Ein mobiles Operationszentrum für die Führung aller Einsätze zu Lande, in der Luft und auf See ist auf dem Stützpunkt As Sayliyah im Emirat Qatar entstanden. General Tommy Franks, der Befehlshaber des Central Command in Tampa, Florida, hat dort im Dezember mit mehreren hundert Offizieren, darunter eine größere Anzahl Briten, eine Computer-Übung abgehalten. Einer seiner Stellvertreter hält sich schon in Qatar auf. Der Luftwaffenstützpunkt Al Udeid, südwestlich von der qatarischen Hauptstadt Doha, wurde auch in den ersten Monaten des Afghanistan-Krieges viel benutzt. Die Start-und-Lande-Bahn ist die längste in der Region. In der vergangenen Woche sind dort Kampfflugzeuge des Typs F-117A gesichtet worden. Die wegen der "Stealth-Technik" auf Radarschirmen schwer zu erkennenden F-117A haben während des Golfkriegs die meisten und wichtigsten Ziele in Bagdad, vor allem in der Anfangsphase des Luftkriegs - und nachts. Einige der unsichtbaren B-2-Bomber sind angeblich schon auf die britische Pazifik-Insel Diego Garcia verlegt worden. Die Prinz-Sultan-Luftwaffenbasis in Saudi-Arabien und ihr erst im Sommer 2001 fertiggestelltes hochmodernes Operationszentrum können in einem Krieg gegen Saddam Hussein wahrscheinlich nicht genutzt werden, obwohl von dort, wie von Incirlik in der Türkei, offenbar noch ein Teil der Einsätze zur Überwachung der Flugverbotszonen im Norden und Süden des Irak geflogen wird. Auf dem Stützpunkt Thumrait in Oman sollen Tankflugzeuge und auch B-1-Bomber stationiert sein.
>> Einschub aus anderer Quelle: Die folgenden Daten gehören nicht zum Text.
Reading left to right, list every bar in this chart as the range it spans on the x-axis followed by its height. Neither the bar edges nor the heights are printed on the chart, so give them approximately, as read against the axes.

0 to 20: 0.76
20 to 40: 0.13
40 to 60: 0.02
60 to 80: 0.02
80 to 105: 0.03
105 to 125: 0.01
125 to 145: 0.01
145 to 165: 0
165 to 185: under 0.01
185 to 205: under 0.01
Drei amerikanische Flugzeugträger mit je siebzig bis achtzig Flugzeugen befinden sich schon in der Region. Die Constellation im Persischen Golf, die Abraham Lincoln im Arabischen Meer und die Harry S. Truman im östlichen Mittelmeer. Ein viertes Trägerschiff, die Theodore Roosevelt, kommt von Puerto Rico und wird wahrscheinlich im Mittelmeer bleiben, da Jordanien amerikanischen Flugzeugen Überflugsrechte über sein Territorium gewährt hat. Der Flugzeugträger Kitty Hawk, der zur Zeit in einem japanischen Hafen liegt, wurde auch noch ins Krisengebiet beordert. Zu jeder Trägergruppe gehört ein halbes Dutzend anderer Schiffe. Zusammen sollen sie mehr als tausend Marschflugkörper abfeuern können. Eine britische Armada mit dem Flugzeugträger "Ark Royal", dem Hubschrauberträger "Ocean", zwanzig weiteren Schiffen sowie 3000 Elite-Soldaten der Royal Marines ist ebenfalls auf dem Weg. Die Regierung setzte Ende Januar 26 000 Soldaten, unter anderem die 7. Panzerbrigade und die 16. Luftlandebrigade, in Marsch und hat in der vergangene Woche zusätzlich 7000 Mann sowie etwa 100 Flugzeuge in die Golfregion geschickt.

[]

Amerikanische Panzer warten in der kuweitischen Wüste in der Nähe der Grenze zum Irak auf ihren Angriffsbefehl.